Cursillos prematrimoniales

De mi propia experiencia y aquella compartidas con cercanos y conocidos, así como testimonios que se pueden leer en cualquier foro de novios, se aprecia que los cursillos prematrimoniales son un poco como la mili: unos se lo pasan en grande, y otros prefieren ni recordarlo .

Precisamente en uno de estos foros leí la opinión de una forera que nunca se me había pasado por la cabeza, y es que los cursillos deberían ser a lo mejor también obligatorios para aquellos que se casen por lo civil. ¿Por qué? No como un castigo, claro. Si no porque el cursillo prematrimonial, si se da bien, es un período de tiempo muy bueno para reflexionar, en pareja o en compañía de otras parejas, acerca de cuestiones muy importantes que nos encontraremos en el futuro en nuestra nueva condición. Para hablar sobre las prioridades en nuestra vida, cómo nos vemos siendo padres, si estaremos de acuerdo en cuestiones de educación… para aquellas parejas que disfrutan de un alto grado de comunicación, aunque ya tendrán claros estos aspectos, nunca viene mal un ratito ex-profeso para determinar que, efectivamente, están de acuerdo en cuestiones fundamentales en los días previos a la boda.

Los cursillos prematrimoniales de la iglesia se pueden encontrar de todos los pelos: desde el tostón en el que sólo hay sermones y catecismo (que los hay), hasta aquellos de los que generalmente se encargan matrimonios de la parroquia, más que el propio párroco, y hablan desde su experiencia y proponen debates bastante animados. Algunos suelen incluir la charla de un médico, normalmente un ginécologo, para encargarse de la parte de sexualidad y reproducción.

Es importante saber que no suele ser obligatorio hacer los cursillos prematrimoniales en la parroquia donde te casas, así que bien porque sepas por otros que el cursillo no ‘va’ con tu idea de cursillo, o si no te viene bien por los horarios de trabajo (muy frecuente), se puede informar uno de donde se dan cursillos intensivos (generalmente de fin de semana) en otras ciudades, o simplemente en una parroquia donde alguien nos ha dicho que ha tenido una buena experiencia. A mí me parece importante asistir a ellos, porque si están bien enfocados, con una visión que vaya con los tiempos, es una experiencia que merece la pena. Para aquellos que se casen por la iglesia porque Dios les importa algo, es importante. Independientemente de lo de acuerdo o no que se esté con todos los principios de la iglesia católica.

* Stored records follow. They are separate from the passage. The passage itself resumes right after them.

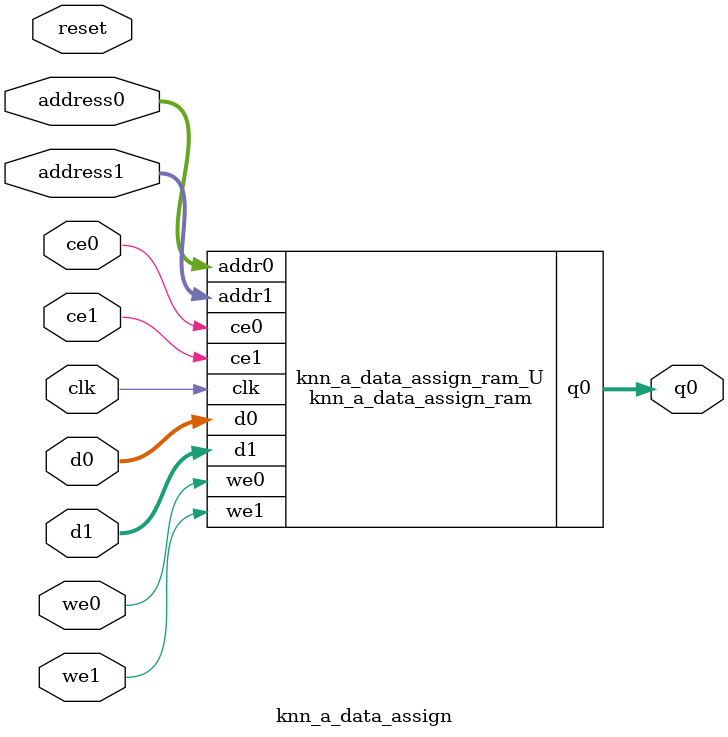
<source format=v>
`timescale 1 ns / 1 ps
module knn_a_data_assign_ram (addr0, ce0, d0, we0, q0, addr1, ce1, d1, we1,  clk);

parameter DWIDTH = 8;
parameter AWIDTH = 7;
parameter MEM_SIZE = 98;

input[AWIDTH-1:0] addr0;
input ce0;
input[DWIDTH-1:0] d0;
input we0;
output reg[DWIDTH-1:0] q0;
input[AWIDTH-1:0] addr1;
input ce1;
input[DWIDTH-1:0] d1;
input we1;
input clk;

(* ram_style = "block" *)reg [DWIDTH-1:0] ram[0:MEM_SIZE-1];




always @(posedge clk)  
begin 
    if (ce0) begin
        if (we0) 
            ram[addr0] <= d0; 
        q0 <= ram[addr0];
    end
end


always @(posedge clk)  
begin 
    if (ce1) begin
        if (we1) 
            ram[addr1] <= d1; 
    end
end


endmodule

`timescale 1 ns / 1 ps
module knn_a_data_assign(
    reset,
    clk,
    address0,
    ce0,
    we0,
    d0,
    q0,
    address1,
    ce1,
    we1,
    d1);

parameter DataWidth = 32'd8;
parameter AddressRange = 32'd98;
parameter AddressWidth = 32'd7;
input reset;
input clk;
input[AddressWidth - 1:0] address0;
input ce0;
input we0;
input[DataWidth - 1:0] d0;
output[DataWidth - 1:0] q0;
input[AddressWidth - 1:0] address1;
input ce1;
input we1;
input[DataWidth - 1:0] d1;



knn_a_data_assign_ram knn_a_data_assign_ram_U(
    .clk( clk ),
    .addr0( address0 ),
    .ce0( ce0 ),
    .we0( we0 ),
    .d0( d0 ),
    .q0( q0 ),
    .addr1( address1 ),
    .ce1( ce1 ),
    .we1( we1 ),
    .d1( d1 ));

endmodule


</source>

Nosotros tuvimos la suerte de poder hacerlo con el diácono que nos casó, un hombre casado y que tiene tres hijos. Un hombre de Dios, enamorado hasta las trancas de su mujer, padre, implicado en la educación de muchos jóvenes, en unas clases de religión que seguro que no se parecen en nada a las que recibí yo en la EGB… una delicia. Por eso animo a todo el mundo a que busque una opción de cursillo que no le resulte una tortura ni un  mero trámite, y que lo disfruten.

Por último, apuntar para aquellos a los que vean como un trago el hecho de tener que confesarse, que una boda no tiene porque ser de misa completa, y podemos optar por una boda sin eucaristía, lo que yo creo que está especialmente recomendado para aquellos novios que, aún siendo creyentes, no son practicantes, y que no están muy de acuerdo con la confesión a un cura, tampoco. Poner de acuerdo el concepto de ‘pecado’ y ‘relaciones prematrimoniales’ es bastante complejo. Yo no me imaginaba confesándome, porque hace siglos que no lo hago, ni siento la necesidad, y muchos menos admitir que tener relaciones con el que era mi novio es pecado. Y en esto hay tantas opiniones como personas. A fin de cuentas lo que cuenta es tener la conciencia tranquila. Si algo o alguien nos tiene que juzgar, eso es a cargo de un ‘reino que no es de este mundo’.